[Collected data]
.....

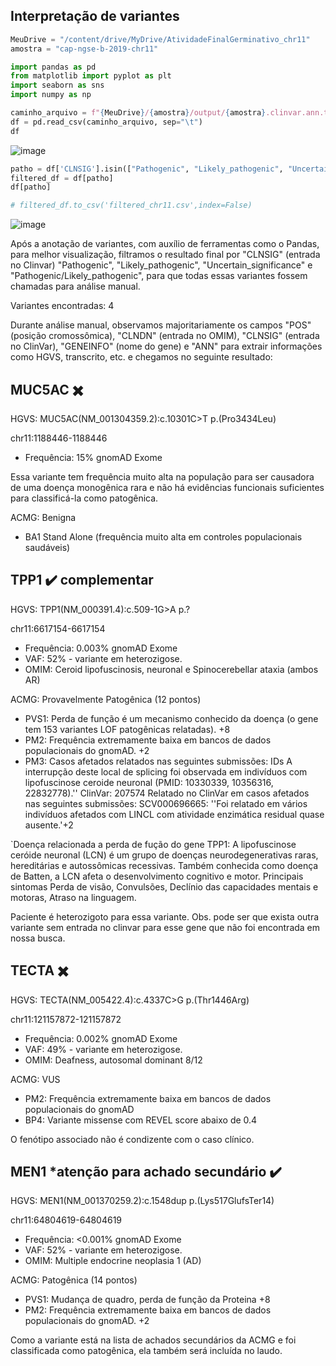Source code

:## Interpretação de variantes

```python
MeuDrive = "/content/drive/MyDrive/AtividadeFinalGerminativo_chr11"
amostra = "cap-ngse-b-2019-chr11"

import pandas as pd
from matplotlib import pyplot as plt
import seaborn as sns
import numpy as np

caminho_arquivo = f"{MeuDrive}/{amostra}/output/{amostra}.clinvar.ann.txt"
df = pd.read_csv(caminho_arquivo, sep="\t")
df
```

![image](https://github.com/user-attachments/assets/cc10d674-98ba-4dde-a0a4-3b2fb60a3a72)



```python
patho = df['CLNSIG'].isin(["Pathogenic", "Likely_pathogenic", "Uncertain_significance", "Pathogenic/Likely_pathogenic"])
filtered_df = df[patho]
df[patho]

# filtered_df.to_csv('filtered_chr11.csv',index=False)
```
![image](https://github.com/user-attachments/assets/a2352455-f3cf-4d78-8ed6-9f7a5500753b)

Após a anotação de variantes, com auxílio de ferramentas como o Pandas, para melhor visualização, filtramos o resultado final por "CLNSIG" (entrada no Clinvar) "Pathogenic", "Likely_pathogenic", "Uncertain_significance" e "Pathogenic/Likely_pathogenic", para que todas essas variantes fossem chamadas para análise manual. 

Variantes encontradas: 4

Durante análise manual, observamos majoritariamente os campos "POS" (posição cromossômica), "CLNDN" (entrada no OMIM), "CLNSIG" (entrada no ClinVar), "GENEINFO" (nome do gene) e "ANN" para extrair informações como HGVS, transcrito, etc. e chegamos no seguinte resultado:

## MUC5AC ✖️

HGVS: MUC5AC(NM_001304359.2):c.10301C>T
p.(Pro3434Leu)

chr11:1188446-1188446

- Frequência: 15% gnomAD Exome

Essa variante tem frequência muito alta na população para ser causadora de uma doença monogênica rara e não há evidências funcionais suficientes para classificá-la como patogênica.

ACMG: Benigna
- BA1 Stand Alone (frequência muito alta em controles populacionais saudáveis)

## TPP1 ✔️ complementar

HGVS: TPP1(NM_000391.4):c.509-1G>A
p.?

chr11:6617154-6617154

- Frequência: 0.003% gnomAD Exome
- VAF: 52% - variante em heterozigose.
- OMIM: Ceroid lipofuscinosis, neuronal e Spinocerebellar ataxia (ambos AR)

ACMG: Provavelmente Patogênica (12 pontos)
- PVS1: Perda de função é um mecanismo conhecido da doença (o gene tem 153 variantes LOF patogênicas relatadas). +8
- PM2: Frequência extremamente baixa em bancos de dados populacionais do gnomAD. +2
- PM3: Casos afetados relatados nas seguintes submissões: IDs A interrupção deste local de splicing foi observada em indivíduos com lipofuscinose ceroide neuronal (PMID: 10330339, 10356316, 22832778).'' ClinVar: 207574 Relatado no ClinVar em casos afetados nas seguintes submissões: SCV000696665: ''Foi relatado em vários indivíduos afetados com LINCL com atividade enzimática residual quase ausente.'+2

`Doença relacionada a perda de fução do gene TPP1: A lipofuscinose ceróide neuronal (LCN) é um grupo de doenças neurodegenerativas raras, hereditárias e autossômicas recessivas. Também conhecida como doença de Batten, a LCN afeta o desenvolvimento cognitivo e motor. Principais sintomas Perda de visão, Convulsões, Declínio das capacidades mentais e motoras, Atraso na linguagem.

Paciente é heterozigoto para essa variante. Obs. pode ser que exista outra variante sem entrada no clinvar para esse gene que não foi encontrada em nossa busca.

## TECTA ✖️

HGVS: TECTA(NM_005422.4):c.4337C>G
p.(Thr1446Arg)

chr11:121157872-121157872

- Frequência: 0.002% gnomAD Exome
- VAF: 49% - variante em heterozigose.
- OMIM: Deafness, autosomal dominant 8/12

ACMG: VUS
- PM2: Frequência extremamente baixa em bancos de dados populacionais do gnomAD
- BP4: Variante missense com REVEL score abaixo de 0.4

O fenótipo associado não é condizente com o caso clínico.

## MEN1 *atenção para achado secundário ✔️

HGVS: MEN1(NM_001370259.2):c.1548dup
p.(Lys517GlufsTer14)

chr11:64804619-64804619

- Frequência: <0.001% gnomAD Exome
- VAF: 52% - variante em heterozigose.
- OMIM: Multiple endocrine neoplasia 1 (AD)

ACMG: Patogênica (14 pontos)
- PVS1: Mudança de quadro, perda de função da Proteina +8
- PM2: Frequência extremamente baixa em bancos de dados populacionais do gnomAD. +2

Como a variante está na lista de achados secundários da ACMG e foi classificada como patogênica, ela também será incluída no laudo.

.....

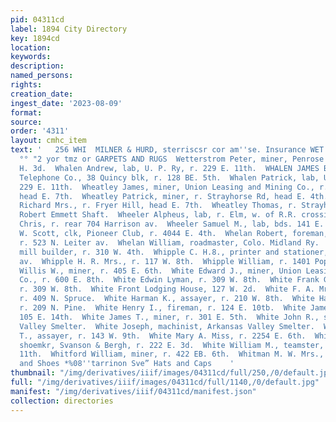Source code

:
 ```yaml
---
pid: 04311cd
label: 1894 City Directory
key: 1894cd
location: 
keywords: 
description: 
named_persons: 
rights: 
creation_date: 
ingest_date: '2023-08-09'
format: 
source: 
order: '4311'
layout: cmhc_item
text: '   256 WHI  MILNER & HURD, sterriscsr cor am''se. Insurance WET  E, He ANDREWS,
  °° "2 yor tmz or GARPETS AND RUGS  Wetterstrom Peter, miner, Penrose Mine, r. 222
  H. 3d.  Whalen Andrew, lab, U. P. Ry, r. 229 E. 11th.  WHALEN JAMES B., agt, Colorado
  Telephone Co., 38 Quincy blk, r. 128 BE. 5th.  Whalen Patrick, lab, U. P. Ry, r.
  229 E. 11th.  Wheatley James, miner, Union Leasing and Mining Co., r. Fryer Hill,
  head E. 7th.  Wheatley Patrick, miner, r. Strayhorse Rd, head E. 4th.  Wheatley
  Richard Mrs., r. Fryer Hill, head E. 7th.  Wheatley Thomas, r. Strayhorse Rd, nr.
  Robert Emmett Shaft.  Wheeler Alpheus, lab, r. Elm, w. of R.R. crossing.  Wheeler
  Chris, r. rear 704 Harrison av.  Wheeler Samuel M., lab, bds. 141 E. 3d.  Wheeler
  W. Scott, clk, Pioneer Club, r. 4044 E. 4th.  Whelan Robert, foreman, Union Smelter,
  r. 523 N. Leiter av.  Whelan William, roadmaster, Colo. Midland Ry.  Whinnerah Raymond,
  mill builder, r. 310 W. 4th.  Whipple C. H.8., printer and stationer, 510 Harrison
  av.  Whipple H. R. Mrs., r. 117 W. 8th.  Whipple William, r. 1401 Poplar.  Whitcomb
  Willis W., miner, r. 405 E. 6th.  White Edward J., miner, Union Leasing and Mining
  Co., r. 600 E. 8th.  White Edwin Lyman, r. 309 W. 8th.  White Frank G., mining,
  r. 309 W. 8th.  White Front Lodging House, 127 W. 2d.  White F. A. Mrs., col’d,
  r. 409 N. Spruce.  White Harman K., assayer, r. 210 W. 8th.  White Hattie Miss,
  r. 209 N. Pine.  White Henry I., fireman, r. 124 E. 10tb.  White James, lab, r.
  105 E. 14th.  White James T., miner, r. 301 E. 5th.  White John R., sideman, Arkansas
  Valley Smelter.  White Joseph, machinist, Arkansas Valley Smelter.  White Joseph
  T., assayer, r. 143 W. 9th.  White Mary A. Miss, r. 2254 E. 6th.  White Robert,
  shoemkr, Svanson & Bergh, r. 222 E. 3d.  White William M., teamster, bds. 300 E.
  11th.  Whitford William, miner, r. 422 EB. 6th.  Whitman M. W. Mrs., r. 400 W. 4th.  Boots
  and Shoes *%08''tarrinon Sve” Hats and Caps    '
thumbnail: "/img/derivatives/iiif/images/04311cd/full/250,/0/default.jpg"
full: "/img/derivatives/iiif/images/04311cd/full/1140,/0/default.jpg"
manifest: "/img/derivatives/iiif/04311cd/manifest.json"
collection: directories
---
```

.....

Match on "populacionais": copy every line in the records that has it.

- BA1 Stand Alone (frequência muito alta em controles populacionais saudáveis)
- PM2: Frequência extremamente baixa em bancos de dados populacionais do gnomAD. +2
- PM2: Frequência extremamente baixa em bancos de dados populacionais do gnomAD
- PM2: Frequência extremamente baixa em bancos de dados populacionais do gnomAD. +2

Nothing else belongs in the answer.